Первый связан с описанием ситуации в странах бывшего советского блока. Обращает на себя внимание отличие болгарской социологии, где преобладало сотрудничество с партийно-государственным аппаратом, от венгерской и польской социологий, для которых были характерны автономность и профессионализация. Второй — сравнение развития социологии в России и Китае. Замечание Майкла Буравого о том, что «остается непонятным, почему китайская социология более динамична в сравнении с российской при всем сходстве их общественно-политического развития», заставляет искать этимологию различий в цивилизационной специфике стран, а именно в религии. Сходство болгарской и российской социологий скорее всего обусловлено влиянием православия; основанием сходства польской и венгерской моделей может служить католицизм2, а конфуцианство обусловило специфику китайской модели. Мне неизвестны изыскания в этом направлении. Но влияние религиозной матрицы на картину мира, стереотип поведения и — как следствие — на политическую и интеллектуальную культуру безусловно. Формат моего эссе не позволяет мне углубляться в эту тему, но поиск в данном направлении, как мне кажется, может оказаться плодотворным.

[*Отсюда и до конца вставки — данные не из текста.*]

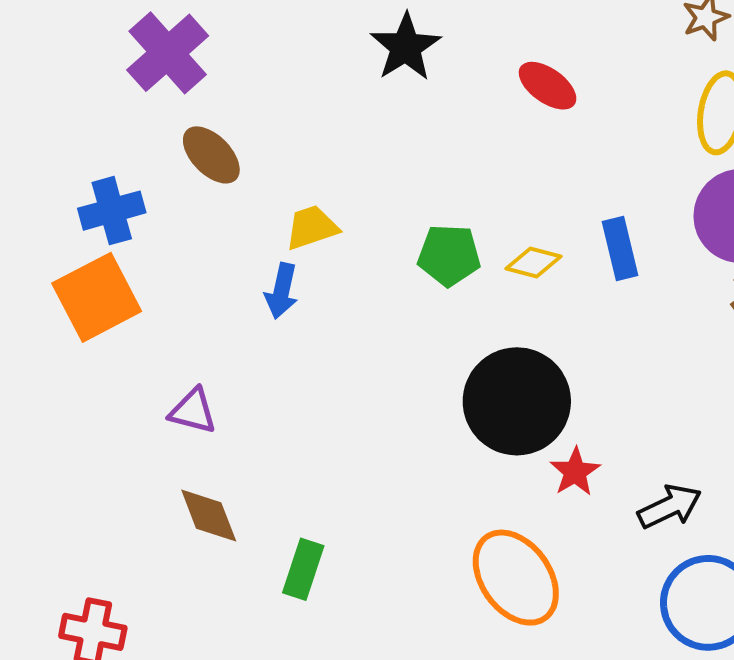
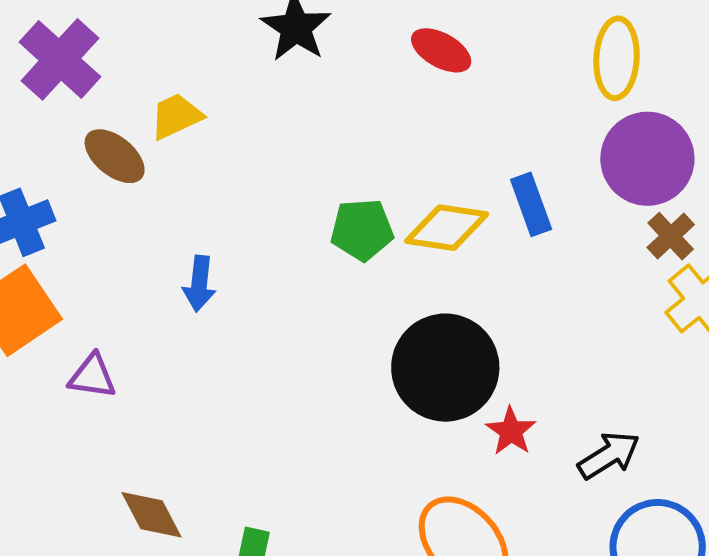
yellow trapezoid: (312, 227) -> (176, 116), moved
yellow diamond: (534, 262) -> (447, 228), size x1.5
purple triangle: (193, 411) -> (92, 376), moved

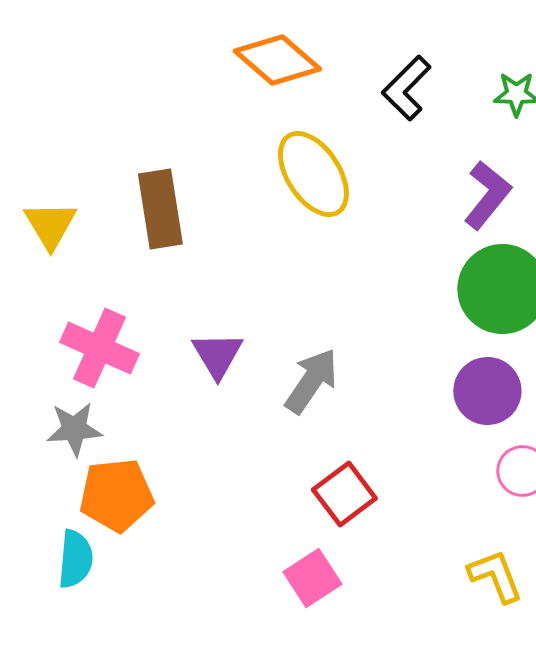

2 Здесь хотелось бы процитировать высказывание из известной статьи Андрея Амальрика «Просуществует ли Советский Союз до 1984 года?»: «Заслуживает внимания и то, что Россия заимствовала христианство не у динамичной и развивающейся молодой западной цивилизации, а у закостенелой и постепенно умирающей Византии, и это не могло не наложить глубокий след на дальнейшую русскую историю».